Stored data

+++

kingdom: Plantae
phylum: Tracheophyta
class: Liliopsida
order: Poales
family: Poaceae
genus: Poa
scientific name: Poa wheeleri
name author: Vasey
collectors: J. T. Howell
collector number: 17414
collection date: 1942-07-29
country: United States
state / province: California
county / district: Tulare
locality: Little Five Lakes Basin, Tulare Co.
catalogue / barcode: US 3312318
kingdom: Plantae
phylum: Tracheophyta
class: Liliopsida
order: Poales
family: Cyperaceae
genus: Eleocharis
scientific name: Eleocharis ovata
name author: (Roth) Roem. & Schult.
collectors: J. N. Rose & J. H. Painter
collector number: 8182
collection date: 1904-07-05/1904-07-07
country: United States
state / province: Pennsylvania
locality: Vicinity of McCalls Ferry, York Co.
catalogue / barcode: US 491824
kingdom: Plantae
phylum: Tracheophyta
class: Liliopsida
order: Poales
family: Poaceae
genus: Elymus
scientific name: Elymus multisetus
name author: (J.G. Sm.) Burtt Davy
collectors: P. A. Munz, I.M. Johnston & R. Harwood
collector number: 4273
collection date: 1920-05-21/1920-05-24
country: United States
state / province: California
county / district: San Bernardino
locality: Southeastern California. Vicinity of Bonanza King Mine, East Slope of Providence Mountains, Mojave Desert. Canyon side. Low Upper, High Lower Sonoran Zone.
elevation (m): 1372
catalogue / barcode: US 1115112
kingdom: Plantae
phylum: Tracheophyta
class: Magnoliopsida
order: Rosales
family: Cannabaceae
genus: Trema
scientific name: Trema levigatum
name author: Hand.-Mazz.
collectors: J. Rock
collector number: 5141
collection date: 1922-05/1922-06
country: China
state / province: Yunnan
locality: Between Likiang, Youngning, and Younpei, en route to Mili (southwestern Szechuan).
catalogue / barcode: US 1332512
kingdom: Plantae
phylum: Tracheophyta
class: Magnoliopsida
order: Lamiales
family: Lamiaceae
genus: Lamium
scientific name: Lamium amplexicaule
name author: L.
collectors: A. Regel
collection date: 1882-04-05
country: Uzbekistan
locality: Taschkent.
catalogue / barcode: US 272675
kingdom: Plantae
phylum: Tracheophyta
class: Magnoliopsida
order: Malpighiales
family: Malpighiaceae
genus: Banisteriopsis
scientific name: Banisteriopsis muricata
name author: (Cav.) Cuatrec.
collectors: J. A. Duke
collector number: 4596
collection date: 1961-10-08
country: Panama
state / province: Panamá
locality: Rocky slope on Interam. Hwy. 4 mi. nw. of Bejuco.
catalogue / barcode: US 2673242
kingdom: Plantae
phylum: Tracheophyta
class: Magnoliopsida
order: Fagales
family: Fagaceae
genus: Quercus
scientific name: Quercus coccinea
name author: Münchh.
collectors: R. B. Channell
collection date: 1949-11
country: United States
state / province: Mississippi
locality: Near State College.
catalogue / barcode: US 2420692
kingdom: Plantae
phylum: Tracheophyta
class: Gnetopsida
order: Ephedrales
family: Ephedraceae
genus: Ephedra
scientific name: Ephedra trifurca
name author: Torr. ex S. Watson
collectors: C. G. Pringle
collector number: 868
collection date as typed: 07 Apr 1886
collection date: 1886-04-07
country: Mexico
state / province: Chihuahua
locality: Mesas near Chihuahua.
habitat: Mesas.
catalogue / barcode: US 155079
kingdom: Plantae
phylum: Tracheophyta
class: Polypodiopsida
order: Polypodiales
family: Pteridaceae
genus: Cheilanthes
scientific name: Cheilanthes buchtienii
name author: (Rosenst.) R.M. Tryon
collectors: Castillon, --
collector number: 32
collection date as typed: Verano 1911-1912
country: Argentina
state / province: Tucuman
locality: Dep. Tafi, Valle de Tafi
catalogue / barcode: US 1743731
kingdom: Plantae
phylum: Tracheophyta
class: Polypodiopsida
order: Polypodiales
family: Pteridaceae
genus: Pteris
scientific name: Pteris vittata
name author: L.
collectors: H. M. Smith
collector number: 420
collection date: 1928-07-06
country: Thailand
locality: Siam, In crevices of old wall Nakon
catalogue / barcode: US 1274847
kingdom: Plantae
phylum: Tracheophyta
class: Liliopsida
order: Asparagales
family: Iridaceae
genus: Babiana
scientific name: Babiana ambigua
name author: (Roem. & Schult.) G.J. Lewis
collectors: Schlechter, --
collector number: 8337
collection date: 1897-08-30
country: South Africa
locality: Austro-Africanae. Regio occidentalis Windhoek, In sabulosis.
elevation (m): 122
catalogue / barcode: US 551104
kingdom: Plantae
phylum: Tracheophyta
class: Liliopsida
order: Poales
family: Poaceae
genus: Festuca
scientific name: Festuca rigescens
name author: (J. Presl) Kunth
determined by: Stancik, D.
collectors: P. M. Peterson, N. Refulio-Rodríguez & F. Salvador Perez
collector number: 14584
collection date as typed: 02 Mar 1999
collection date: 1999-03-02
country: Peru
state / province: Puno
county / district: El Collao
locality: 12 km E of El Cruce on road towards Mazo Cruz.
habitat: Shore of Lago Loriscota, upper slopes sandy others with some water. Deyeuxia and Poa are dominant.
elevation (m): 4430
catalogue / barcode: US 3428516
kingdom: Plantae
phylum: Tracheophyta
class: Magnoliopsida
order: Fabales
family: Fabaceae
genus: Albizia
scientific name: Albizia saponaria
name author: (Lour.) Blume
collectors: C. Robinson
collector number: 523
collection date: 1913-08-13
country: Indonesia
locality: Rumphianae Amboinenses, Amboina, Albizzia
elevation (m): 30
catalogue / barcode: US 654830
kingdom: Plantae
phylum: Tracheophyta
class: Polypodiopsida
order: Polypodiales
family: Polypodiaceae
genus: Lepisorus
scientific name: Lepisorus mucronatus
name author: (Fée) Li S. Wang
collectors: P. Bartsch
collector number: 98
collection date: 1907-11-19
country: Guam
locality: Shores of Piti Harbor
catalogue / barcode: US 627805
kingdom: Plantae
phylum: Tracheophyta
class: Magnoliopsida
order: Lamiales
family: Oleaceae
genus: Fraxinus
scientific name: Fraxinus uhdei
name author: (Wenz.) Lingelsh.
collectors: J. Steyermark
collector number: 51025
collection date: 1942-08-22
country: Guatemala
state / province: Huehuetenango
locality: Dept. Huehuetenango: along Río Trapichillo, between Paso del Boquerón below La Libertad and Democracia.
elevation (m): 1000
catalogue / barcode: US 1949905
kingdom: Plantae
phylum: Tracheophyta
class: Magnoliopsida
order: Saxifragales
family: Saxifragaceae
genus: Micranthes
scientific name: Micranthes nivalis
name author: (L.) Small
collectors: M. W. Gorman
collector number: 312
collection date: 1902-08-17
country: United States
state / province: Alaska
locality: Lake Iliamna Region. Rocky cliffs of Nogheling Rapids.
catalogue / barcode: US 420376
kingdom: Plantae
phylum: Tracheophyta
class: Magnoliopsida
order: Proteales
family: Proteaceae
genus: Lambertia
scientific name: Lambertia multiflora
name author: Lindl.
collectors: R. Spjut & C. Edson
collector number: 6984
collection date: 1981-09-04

+++

**What to do**.
Copy out all of the records, replacing every instance of "catalogue / barcode" with "specimen barcode" and changing nothing else.

**Answer to this problem**.
kingdom: Plantae
phylum: Tracheophyta
class: Liliopsida
order: Poales
family: Poaceae
genus: Poa
scientific name: Poa wheeleri
name author: Vasey
collectors: J. T. Howell
collector number: 17414
collection date: 1942-07-29
country: United States
state / province: California
county / district: Tulare
locality: Little Five Lakes Basin, Tulare Co.
specimen barcode: US 3312318
kingdom: Plantae
phylum: Tracheophyta
class: Liliopsida
order: Poales
family: Cyperaceae
genus: Eleocharis
scientific name: Eleocharis ovata
name author: (Roth) Roem. & Schult.
collectors: J. N. Rose & J. H. Painter
collector number: 8182
collection date: 1904-07-05/1904-07-07
country: United States
state / province: Pennsylvania
locality: Vicinity of McCalls Ferry, York Co.
specimen barcode: US 491824
kingdom: Plantae
phylum: Tracheophyta
class: Liliopsida
order: Poales
family: Poaceae
genus: Elymus
scientific name: Elymus multisetus
name author: (J.G. Sm.) Burtt Davy
collectors: P. A. Munz, I.M. Johnston & R. Harwood
collector number: 4273
collection date: 1920-05-21/1920-05-24
country: United States
state / province: California
county / district: San Bernardino
locality: Southeastern California. Vicinity of Bonanza King Mine, East Slope of Providence Mountains, Mojave Desert. Canyon side. Low Upper, High Lower Sonoran Zone.
elevation (m): 1372
specimen barcode: US 1115112
kingdom: Plantae
phylum: Tracheophyta
class: Magnoliopsida
order: Rosales
family: Cannabaceae
genus: Trema
scientific name: Trema levigatum
name author: Hand.-Mazz.
collectors: J. Rock
collector number: 5141
collection date: 1922-05/1922-06
country: China
state / province: Yunnan
locality: Between Likiang, Youngning, and Younpei, en route to Mili (southwestern Szechuan).
specimen barcode: US 1332512
kingdom: Plantae
phylum: Tracheophyta
class: Magnoliopsida
order: Lamiales
family: Lamiaceae
genus: Lamium
scientific name: Lamium amplexicaule
name author: L.
collectors: A. Regel
collection date: 1882-04-05
country: Uzbekistan
locality: Taschkent.
specimen barcode: US 272675
kingdom: Plantae
phylum: Tracheophyta
class: Magnoliopsida
order: Malpighiales
family: Malpighiaceae
genus: Banisteriopsis
scientific name: Banisteriopsis muricata
name author: (Cav.) Cuatrec.
collectors: J. A. Duke
collector number: 4596
collection date: 1961-10-08
country: Panama
state / province: Panamá
locality: Rocky slope on Interam. Hwy. 4 mi. nw. of Bejuco.
specimen barcode: US 2673242
kingdom: Plantae
phylum: Tracheophyta
class: Magnoliopsida
order: Fagales
family: Fagaceae
genus: Quercus
scientific name: Quercus coccinea
name author: Münchh.
collectors: R. B. Channell
collection date: 1949-11
country: United States
state / province: Mississippi
locality: Near State College.
specimen barcode: US 2420692
kingdom: Plantae
phylum: Tracheophyta
class: Gnetopsida
order: Ephedrales
family: Ephedraceae
genus: Ephedra
scientific name: Ephedra trifurca
name author: Torr. ex S. Watson
collectors: C. G. Pringle
collector number: 868
collection date as typed: 07 Apr 1886
collection date: 1886-04-07
country: Mexico
state / province: Chihuahua
locality: Mesas near Chihuahua.
habitat: Mesas.
specimen barcode: US 155079
kingdom: Plantae
phylum: Tracheophyta
class: Polypodiopsida
order: Polypodiales
family: Pteridaceae
genus: Cheilanthes
scientific name: Cheilanthes buchtienii
name author: (Rosenst.) R.M. Tryon
collectors: Castillon, --
collector number: 32
collection date as typed: Verano 1911-1912
country: Argentina
state / province: Tucuman
locality: Dep. Tafi, Valle de Tafi
specimen barcode: US 1743731
kingdom: Plantae
phylum: Tracheophyta
class: Polypodiopsida
order: Polypodiales
family: Pteridaceae
genus: Pteris
scientific name: Pteris vittata
name author: L.
collectors: H. M. Smith
collector number: 420
collection date: 1928-07-06
country: Thailand
locality: Siam, In crevices of old wall Nakon
specimen barcode: US 1274847
kingdom: Plantae
phylum: Tracheophyta
class: Liliopsida
order: Asparagales
family: Iridaceae
genus: Babiana
scientific name: Babiana ambigua
name author: (Roem. & Schult.) G.J. Lewis
collectors: Schlechter, --
collector number: 8337
collection date: 1897-08-30
country: South Africa
locality: Austro-Africanae. Regio occidentalis Windhoek, In sabulosis.
elevation (m): 122
specimen barcode: US 551104
kingdom: Plantae
phylum: Tracheophyta
class: Liliopsida
order: Poales
family: Poaceae
genus: Festuca
scientific name: Festuca rigescens
name author: (J. Presl) Kunth
determined by: Stancik, D.
collectors: P. M. Peterson, N. Refulio-Rodríguez & F. Salvador Perez
collector number: 14584
collection date as typed: 02 Mar 1999
collection date: 1999-03-02
country: Peru
state / province: Puno
county / district: El Collao
locality: 12 km E of El Cruce on road towards Mazo Cruz.
habitat: Shore of Lago Loriscota, upper slopes sandy others with some water. Deyeuxia and Poa are dominant.
elevation (m): 4430
specimen barcode: US 3428516
kingdom: Plantae
phylum: Tracheophyta
class: Magnoliopsida
order: Fabales
family: Fabaceae
genus: Albizia
scientific name: Albizia saponaria
name author: (Lour.) Blume
collectors: C. Robinson
collector number: 523
collection date: 1913-08-13
country: Indonesia
locality: Rumphianae Amboinenses, Amboina, Albizzia
elevation (m): 30
specimen barcode: US 654830
kingdom: Plantae
phylum: Tracheophyta
class: Polypodiopsida
order: Polypodiales
family: Polypodiaceae
genus: Lepisorus
scientific name: Lepisorus mucronatus
name author: (Fée) Li S. Wang
collectors: P. Bartsch
collector number: 98
collection date: 1907-11-19
country: Guam
locality: Shores of Piti Harbor
specimen barcode: US 627805
kingdom: Plantae
phylum: Tracheophyta
class: Magnoliopsida
order: Lamiales
family: Oleaceae
genus: Fraxinus
scientific name: Fraxinus uhdei
name author: (Wenz.) Lingelsh.
collectors: J. Steyermark
collector number: 51025
collection date: 1942-08-22
country: Guatemala
state / province: Huehuetenango
locality: Dept. Huehuetenango: along Río Trapichillo, between Paso del Boquerón below La Libertad and Democracia.
elevation (m): 1000
specimen barcode: US 1949905
kingdom: Plantae
phylum: Tracheophyta
class: Magnoliopsida
order: Saxifragales
family: Saxifragaceae
genus: Micranthes
scientific name: Micranthes nivalis
name author: (L.) Small
collectors: M. W. Gorman
collector number: 312
collection date: 1902-08-17
country: United States
state / province: Alaska
locality: Lake Iliamna Region. Rocky cliffs of Nogheling Rapids.
specimen barcode: US 420376
kingdom: Plantae
phylum: Tracheophyta
class: Magnoliopsida
order: Proteales
family: Proteaceae
genus: Lambertia
scientific name: Lambertia multiflora
name author: Lindl.
collectors: R. Spjut & C. Edson
collector number: 6984
collection date: 1981-09-04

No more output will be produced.